Он запахнулся, точно в больничный халат, в пальто с разорванным клапаном и короткими, неровными шагами, худой, длинный, как привидение, заходил по комнате, осторожно обходя в темноте мебель и почему-то стараясь не шуметь. Странно было то, что эта его осторожность была вовсе не от страха: Анисимову только страстно хотелось, чтобы никто не помешал ему думать «об этом». Казалось, что если он спокойно
Вдруг представилось ему знакомое место, за станцией, у канавы, где сложена куча старых, почерневших шпал и снег лежит округлыми, хруплыми сугробами, белый, чистый, не тронутый ногой. Кучи шпал теперь не было: Анисимов знал, что ее растащили на баррикады по его же указанию, но место это так и представилось ему: ограда палисадника, черная куча обледенелых шпал, а дальше – белое свободное поле, с которого далеко видны, точно игрушечные, красные домики станции и бегущие по бесконечному, ровному стальному пути хорошенькие разноцветные поезда с белыми султанчиками паровоза. И вот именно там, на снегу, головой к шпалам, он, Анисимов, будет лежать мертвый, не просто мертвый, а «расстрелянный». Голова и грудь у него будут пробиты пулями; синие руки закостенеют, как скрюченные лапки зарезанной курицы; а колени острыми углами будут торчать из сугроба.
Будет холодно; он весь обледенеет и станет твердый, как полено, с замерзшими, мутными, выпученными глазами и ртом, набитым снегом и красным льдом. Но тогда он уже не будет ничего чувствовать, сознавать и видеть и не увидит даже своего трупа.
«Это самое ужасное… это самое ужасное…» – почему-то подумал Анисимов, и невыносимая внутренняя тоска, выворачивающая всю душу, засосала сердце. Захотелось стонать тоненьким жалобным воем.
Было тихо вокруг, и только треск горевшего дерева изредка доносился в окно.
Все быстрее и быстрее шагая из угла в угол и кутаясь в пальто, как в больничпый халат, Анисимов стал припоминать. Сначала он сам не мог понять, что именно ему хочется припомнить; но появилось и окрепло воспоминание о прожитой и теперь вдруг неожиданно, но очевидно заканчивающейся жизни.
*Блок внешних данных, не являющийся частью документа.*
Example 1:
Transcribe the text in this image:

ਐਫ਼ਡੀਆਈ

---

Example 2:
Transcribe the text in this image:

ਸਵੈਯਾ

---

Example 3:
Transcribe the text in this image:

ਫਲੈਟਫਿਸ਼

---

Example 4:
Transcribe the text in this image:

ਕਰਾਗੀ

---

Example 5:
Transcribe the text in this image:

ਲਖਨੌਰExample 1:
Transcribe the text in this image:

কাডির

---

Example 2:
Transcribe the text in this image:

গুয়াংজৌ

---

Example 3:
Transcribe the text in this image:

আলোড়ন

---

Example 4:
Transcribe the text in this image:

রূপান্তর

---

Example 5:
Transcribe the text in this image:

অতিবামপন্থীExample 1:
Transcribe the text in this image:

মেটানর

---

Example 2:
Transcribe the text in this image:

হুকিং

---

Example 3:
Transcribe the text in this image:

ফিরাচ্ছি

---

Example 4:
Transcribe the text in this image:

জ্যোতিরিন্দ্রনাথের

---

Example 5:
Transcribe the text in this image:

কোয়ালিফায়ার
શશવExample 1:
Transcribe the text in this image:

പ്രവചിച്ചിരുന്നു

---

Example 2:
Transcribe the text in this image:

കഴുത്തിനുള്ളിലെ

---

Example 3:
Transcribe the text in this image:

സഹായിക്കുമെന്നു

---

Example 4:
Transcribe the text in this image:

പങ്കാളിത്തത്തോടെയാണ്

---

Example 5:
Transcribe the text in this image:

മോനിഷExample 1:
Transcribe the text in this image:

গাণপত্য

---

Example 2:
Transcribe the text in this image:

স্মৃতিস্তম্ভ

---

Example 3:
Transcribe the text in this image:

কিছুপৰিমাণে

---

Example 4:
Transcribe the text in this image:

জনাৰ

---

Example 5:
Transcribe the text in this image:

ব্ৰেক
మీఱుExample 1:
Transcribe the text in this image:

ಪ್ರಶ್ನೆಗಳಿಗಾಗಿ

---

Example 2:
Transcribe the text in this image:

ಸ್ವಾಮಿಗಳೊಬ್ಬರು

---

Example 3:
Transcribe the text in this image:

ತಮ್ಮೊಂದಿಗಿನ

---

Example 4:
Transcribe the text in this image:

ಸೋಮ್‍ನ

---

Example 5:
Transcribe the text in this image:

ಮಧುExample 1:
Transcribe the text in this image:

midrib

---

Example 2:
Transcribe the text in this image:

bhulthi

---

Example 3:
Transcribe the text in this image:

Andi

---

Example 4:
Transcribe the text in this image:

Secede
Он стал проходить ее мыслью с начала до конца и тщательно искать в ней чего-нибудь такого, что имело бы связь с тем, что должно было произойти завтра.
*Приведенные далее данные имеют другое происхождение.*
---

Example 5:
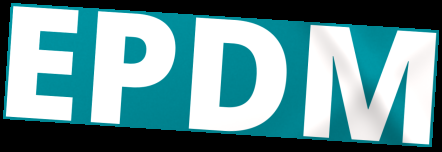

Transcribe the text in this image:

EPDM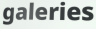
galeriesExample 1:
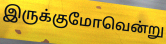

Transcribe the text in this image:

இருக்குமோவென்று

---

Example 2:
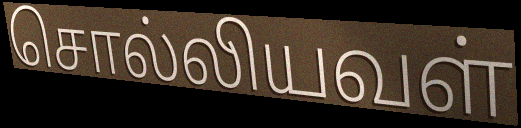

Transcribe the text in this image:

சொல்லியவள்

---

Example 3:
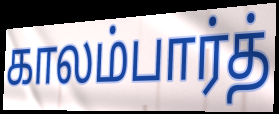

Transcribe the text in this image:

காலம்பார்த்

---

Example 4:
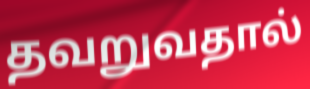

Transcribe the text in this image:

தவறுவதால்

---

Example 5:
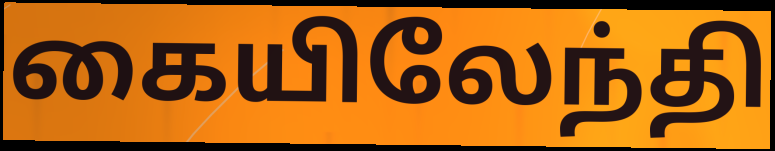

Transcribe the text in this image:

கையிலேந்தி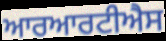
ਆਰਆਰਟੀਐਸ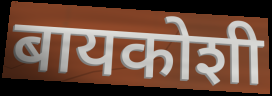
बायकोशी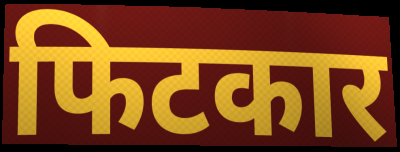
फिटकारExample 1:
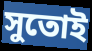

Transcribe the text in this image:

সুতোই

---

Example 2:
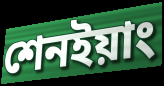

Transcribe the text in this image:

শেনইয়াং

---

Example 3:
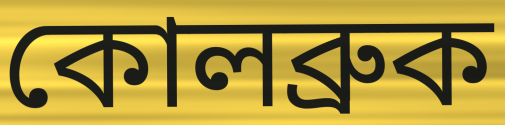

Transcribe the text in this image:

কোলব্রুক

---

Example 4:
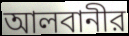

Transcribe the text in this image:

আলবানীর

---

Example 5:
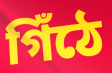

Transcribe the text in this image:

গিঁঠে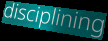
disciplining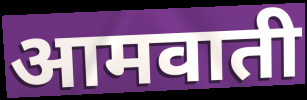
आमवाती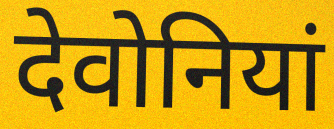
देवोनियां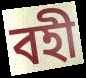
বহী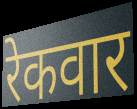
रेकवारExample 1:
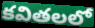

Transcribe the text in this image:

కవితలలో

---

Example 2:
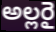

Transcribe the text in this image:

అల్లరై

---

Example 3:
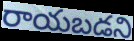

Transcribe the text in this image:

రాయబడని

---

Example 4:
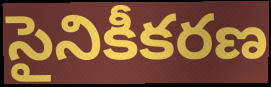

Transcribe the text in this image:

సైనికీకరణ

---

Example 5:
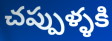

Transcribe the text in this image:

చప్పుళ్ళకి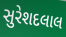
સુરેશદલાલ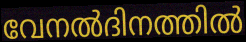
വേനൽദിനത്തിൽ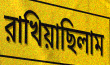
রাখিয়াছিলাম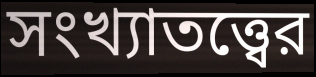
সংখ্যাতত্ত্বেরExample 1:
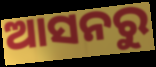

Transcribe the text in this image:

Вызванная из серого тумана забвения, стала проходить перед ним вереница дней, годов, встреч, дел, настроений и забот. Жизнь вставала перед ним тускло и бледно, представляясь однообразно-серой полосой, без начала и конца. Иногда ему казалось, что она началась еще раньше его рождения и что все его страдания, болезни, унижения и заботы были только продолжением неисчислимых бед, идущих от времени. Точно это был бесконечный путь из вечности в вечность, на который он незаметно вступил, где-то неизмеримо далеко от начала, чтобы через несколько томительных мгновений сойти так же далеко от конца, как случайная тень, тоскливо скользнувшая по проезжей дороге.